No quiero celebrarlo! —Tiró
la mochila del colegio al suelo y le dio una patada.
—Daniela….—No
pudo terminar la frase.
—¡Dani!
¡Te he dicho que me digas Dani!
—Dani,
pero te lo vas a pasar muy bien y además te van a traer regalos. —Su
voz contenía toda la paciencia del mundo.
—¡No
me gustan los regalos! —Se
golpeó las caderas con los puños justo cuando su padre cruzaba la
puerta.
—¿Qué
le pasa a mi princesa? —dijo
de forma cariñosa
—¡No
quiero ser una princesa! —gritó
muy enfadada y corrió hacia su habitación.
Daniela
estaba enfurecida, tenía ganas de romperlo todo, miró a su
alrededor y vio todos los juguetes que nunca usaba. Pisoteó con
fuerzas las Barbies,
destrozó la casa de muñas, sacó del estuche unas tijeras y partió
en pedazos toda su ropa de color rosa, «¡tengo una idea! ¿Si me
corto el pelo? ¡A lo mejor me regalan otras cosas!».
Cuando
los padres entraron en la habitación, el daño ya estaba hecho,
tenía la mitad de la cabeza a trasquilones. Pero sus padres no le
regañaron:
—Te
queda bien el pelo corto.
—Su
madre se agachó para ayudarle a
recoger el desastre.
—Dani,
¿es por eso que no quieres celebrar tu cumpleaños? ¿No te gustan
los regalos? —preguntó el padre.
Dani
se encogió de hombros, no sabía bien que responder.
Su
madre hizo de peluquera, le dejó un lado del pelo corto rapado y el
otro largo por debajo de la oreja.
Para
su sorpresa, su nuevo corte de pelo fue toda una sensación en el
colegio:
—¡Que
chulo tu pelo! —dijeron casi a la vez Leo y Hugo, cuando la vieron
entrar en clase.
—¡Me
gusta tu estilo! —alabó con un guiño Carlos el profesor de
música, al pasar por su lado
—¿Dónde
te has hecho ese pelado? Es muy original. —Amara se sentó al lado
de Dani.
Era
la primera vez que le hablaba, tan sólo en alguna ocasión se
dirigía a ella para burlarse.

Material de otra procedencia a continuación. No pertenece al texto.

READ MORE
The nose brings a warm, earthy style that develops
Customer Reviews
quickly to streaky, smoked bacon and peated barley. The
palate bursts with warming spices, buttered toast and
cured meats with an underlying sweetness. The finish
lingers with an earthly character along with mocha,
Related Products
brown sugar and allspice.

Pronto
llego el sábado. Toda
su familia apareció para la fiesta y su amigo Nando. La tarde pasó
muy amena, ya que sus padres habían preparado una yincana en el
patio.
Dani
quedó fascinada al abrir todos los regalos, entre ellos había
recibido un juego de experimentos, un maletín de exploradora con una
lupa y brújula. El más preciado de todos en un sobre, con la
inscripción como nuevo miembro del club de scouts, y una tarjeta:
“Siempre
puedes contar con nosotros. Te queremos Dani. Mamá y Papá.”